* [Your tasks]:
- A) In the note on the maximizing and minimizing approaches to faunal turnover, what Pearson's correlation coefficient is reported between the two approaches' turnover percentages?
- B) Using the note on the maximizing and minimizing approaches to faunal turnover, explain why the minimizing approach keeps only taxa that occur in more than one of the three fossiliferous regions.
- C) Carry on the note on the maximizing and minimizing approaches to faunal turnover, starting after its last sentence.

* [Supplied text]:
◆ ◆ ◆ ◆ ◆

29. The maximizing approach (Table 2) gives reasonable benefit of doubt to all published taxonomic designations and thereby maximizes the sample of ranges contributing to the analysis of faunal turnover. The maximizing approach (i) treats each named taxon with a distinct range as a separate entity but combines "Genus species" with Genus cf. species (same names) if the range of one completely includes the range of the other; (ii) includes taxa designated by tribe or genus as species "A," "B," and so forth (for example, Kobus sp. D, West Turkana); (iii) excludes records referred to only as "indet. sp." under a family or tribe name (for example, "indet. sp. Cercopithecidae"); (iv) retains taxa designated only as Genus "sp." if this taxon provides unique range information, even when there are other named species of the same genus; and (v) includes taxa from any of the three regions. The minimizing approach represents our conservative assessment of the actual numbers of distinct taxa. The minimizing approach (i) combines named taxa that are likely to represent the same species (for example, one range for Connochaetes gentryi and Connochaetes cf. gentryi); (ii) eliminates all taxa referred to only as "sp. nov. A"; (iii) retains taxa identified only to genus (for example, Oryx sp.) if it is the only occurrence of that genus or if it provides unique range information; (iv) combines records for a genus under "Genus sp." if this genus provides a unique record of the range of that genus (for example, if the genus occurs in more than one region, but none of the species do); and (v) includes only taxa that occur in more than one of the three fossiliferous regions (to reduce the effects of regional sedimentation and taphonomy on FADs and LADs). (Similar conventions for the use of taxonomic information have been described by B. Van Valkenburgh and C. Janis [in Species Diversity in Ecological Communities, R. E, Ricklefs and D. Schluter, Eds. (Univ. of Chicago Press, Chicago, IL, 1993), pp. 330-340], A. Turner and B. Wood (74), and J. Alroy (37).} In spite of the differences between the maximizing and minimizing approaches, both approaches show essentially the same pattern between 3.3 and 1.5 Ma; correlation between the turnover percentages was significant at the 99% confidence interval [Pearson's correlation coefficient r = 0.958 with 9 degrees of freedom (df)].

◆ ◆ ◆ ◆ ◆

* [Data for analysis]:
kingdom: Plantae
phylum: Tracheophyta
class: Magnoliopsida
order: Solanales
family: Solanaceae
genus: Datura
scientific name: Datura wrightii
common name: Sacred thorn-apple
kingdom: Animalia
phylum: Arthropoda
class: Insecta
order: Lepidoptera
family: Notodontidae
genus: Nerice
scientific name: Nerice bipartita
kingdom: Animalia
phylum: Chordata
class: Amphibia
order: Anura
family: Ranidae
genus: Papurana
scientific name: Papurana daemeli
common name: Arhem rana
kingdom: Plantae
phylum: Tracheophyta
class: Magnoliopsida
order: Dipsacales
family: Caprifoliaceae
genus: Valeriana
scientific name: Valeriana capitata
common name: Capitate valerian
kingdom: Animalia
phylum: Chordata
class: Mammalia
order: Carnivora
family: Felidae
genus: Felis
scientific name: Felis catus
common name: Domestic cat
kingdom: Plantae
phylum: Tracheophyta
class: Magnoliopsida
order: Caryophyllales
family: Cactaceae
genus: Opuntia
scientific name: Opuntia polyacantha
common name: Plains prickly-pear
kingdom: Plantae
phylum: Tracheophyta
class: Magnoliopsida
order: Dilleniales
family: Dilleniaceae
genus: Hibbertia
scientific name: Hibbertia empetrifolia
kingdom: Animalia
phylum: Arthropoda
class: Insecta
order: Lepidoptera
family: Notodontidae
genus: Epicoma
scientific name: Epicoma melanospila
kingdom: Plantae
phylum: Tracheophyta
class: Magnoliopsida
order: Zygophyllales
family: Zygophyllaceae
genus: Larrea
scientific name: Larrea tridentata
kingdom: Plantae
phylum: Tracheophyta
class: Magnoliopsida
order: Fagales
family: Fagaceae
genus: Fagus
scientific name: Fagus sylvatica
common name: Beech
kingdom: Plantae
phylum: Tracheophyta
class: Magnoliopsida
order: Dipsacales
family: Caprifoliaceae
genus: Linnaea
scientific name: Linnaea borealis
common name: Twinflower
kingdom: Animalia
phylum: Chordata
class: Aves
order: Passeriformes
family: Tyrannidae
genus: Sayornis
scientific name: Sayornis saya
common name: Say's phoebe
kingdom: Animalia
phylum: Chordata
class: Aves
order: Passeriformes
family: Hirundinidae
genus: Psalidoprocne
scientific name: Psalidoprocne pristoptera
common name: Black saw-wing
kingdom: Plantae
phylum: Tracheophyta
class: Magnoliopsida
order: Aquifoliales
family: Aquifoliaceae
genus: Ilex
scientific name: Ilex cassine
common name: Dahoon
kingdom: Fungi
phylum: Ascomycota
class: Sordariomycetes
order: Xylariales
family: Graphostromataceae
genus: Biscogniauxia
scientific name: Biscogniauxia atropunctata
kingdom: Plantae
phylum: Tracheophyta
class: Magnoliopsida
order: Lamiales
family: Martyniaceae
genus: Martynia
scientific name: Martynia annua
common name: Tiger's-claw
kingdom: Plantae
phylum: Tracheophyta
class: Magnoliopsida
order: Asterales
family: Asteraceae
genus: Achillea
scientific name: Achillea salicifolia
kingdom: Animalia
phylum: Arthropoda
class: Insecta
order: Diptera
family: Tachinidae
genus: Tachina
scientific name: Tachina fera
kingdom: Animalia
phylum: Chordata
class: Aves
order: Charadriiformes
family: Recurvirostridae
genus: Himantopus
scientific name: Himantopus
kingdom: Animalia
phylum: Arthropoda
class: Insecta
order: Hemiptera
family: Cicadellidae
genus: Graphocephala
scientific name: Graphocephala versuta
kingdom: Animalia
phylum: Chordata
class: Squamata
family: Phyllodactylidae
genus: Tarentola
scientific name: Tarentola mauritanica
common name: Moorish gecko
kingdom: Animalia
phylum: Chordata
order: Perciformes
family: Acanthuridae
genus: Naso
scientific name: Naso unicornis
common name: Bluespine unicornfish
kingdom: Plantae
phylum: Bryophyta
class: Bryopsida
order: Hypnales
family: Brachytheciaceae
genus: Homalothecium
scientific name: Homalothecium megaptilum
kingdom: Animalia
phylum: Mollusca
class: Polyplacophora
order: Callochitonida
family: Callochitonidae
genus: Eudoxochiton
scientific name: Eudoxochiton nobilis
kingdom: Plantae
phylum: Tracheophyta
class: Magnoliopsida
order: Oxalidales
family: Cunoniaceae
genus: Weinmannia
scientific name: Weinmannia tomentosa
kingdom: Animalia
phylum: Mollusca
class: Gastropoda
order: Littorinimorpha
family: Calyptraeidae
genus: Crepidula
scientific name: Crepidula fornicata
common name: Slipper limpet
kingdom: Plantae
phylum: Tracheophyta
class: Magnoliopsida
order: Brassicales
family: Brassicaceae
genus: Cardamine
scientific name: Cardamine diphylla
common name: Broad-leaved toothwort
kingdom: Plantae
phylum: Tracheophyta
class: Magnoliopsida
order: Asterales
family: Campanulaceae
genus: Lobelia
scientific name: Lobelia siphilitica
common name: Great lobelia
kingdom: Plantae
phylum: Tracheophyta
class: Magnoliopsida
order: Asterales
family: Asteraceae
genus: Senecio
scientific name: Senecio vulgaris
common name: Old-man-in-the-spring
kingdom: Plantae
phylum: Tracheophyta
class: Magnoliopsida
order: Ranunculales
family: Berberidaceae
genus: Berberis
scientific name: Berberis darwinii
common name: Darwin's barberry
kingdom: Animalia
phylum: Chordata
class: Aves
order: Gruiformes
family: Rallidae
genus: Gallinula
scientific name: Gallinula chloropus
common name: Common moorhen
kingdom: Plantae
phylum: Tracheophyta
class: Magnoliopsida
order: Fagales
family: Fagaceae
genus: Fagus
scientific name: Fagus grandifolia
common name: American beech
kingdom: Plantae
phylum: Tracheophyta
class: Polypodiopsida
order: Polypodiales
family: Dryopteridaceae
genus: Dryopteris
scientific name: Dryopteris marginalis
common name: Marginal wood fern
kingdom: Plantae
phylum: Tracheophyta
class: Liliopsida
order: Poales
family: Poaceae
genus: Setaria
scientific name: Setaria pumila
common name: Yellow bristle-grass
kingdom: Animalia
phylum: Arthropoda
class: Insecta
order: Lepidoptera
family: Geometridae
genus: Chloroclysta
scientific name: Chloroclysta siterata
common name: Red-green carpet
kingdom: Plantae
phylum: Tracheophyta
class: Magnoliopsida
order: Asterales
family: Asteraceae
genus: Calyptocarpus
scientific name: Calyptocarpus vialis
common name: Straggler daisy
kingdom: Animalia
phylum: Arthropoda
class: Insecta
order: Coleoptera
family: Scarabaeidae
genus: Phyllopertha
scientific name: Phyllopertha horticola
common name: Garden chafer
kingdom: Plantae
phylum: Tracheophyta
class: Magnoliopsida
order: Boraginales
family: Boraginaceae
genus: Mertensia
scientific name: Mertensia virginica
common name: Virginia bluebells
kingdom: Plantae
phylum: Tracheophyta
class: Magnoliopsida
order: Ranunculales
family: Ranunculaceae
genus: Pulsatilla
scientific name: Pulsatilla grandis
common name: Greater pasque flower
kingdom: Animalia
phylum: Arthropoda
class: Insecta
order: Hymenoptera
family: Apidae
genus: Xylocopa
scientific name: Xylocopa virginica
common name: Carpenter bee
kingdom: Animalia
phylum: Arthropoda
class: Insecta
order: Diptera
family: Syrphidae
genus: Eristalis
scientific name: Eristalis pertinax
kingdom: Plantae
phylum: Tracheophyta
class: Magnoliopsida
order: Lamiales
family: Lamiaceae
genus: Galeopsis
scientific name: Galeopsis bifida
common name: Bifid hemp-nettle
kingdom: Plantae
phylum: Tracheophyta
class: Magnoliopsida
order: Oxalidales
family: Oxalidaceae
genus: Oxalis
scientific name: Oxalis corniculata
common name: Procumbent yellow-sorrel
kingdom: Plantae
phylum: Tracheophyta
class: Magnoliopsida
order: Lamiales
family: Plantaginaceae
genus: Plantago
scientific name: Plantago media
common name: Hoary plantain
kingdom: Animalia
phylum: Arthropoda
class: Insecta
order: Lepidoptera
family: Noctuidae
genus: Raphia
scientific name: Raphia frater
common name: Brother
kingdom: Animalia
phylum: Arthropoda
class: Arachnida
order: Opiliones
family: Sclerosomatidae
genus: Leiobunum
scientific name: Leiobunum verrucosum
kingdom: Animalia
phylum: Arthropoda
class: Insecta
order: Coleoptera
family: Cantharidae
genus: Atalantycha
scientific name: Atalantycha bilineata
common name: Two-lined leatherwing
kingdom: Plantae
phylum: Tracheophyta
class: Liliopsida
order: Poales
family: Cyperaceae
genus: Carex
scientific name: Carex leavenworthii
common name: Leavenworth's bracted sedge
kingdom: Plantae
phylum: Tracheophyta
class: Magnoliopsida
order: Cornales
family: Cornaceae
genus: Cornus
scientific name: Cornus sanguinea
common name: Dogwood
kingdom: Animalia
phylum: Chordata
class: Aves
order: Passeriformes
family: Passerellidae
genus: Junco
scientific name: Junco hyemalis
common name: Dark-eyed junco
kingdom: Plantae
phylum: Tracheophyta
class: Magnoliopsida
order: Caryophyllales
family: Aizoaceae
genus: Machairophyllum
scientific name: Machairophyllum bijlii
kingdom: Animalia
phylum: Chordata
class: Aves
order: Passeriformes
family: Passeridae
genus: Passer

◆ ◆ ◆ ◆ ◆

* [Answers provided]:
- A) r = 0.958, with 9 degrees of freedom.

- B) Restricting the count to taxa found in more than one region reduces the effects of regional sedimentation and taphonomy on FADs and LADs.

- C)
30. The range charts do not include taxa that were represented at only one locality in the Turkana Basin (amounting to 80 out of the original 246 taxa in the raw data) because a sample size of one occurrence is too small to contribute reliable information on the beginning or end of a species' range. To test whether this omission biased the analysis against FADs caused by short-lived migrations or evolutionary events connected with a turnover pulse between 2.8 and 2.5 Ma, we analyzed turnover in the subset of 80 single-locality taxa. Although there is a peak of 70% in FADs between 2.4 and 2.2 Ma (primarily the result of rare taxa occurring in Omo Members E through G), there is an even distribution of 15 to 20% FADs from 2.4 Ma back to 3 Ma. This even distribution argues against a bias affecting turnover between 2.8 and 2.5 Ma.
31. P. W. Signor and J. H. Lipps, Geol. Soc. Am. Spec. Pap. 190, 291 (1982); C. R. Marshall, Paleobiology 23, 165 (1997).
32. P. W. Signor and J. H. Lipps, Geol. Soc. Am. Spec. Pap. 190, 291 (1982); C. R. Marshall, Paleobiology 23, 165 (1997).
33. J. Alroy, Palaeogeogr. Palaeoclimatol. Palaeoecol. 127, 285 (1996); personal communication.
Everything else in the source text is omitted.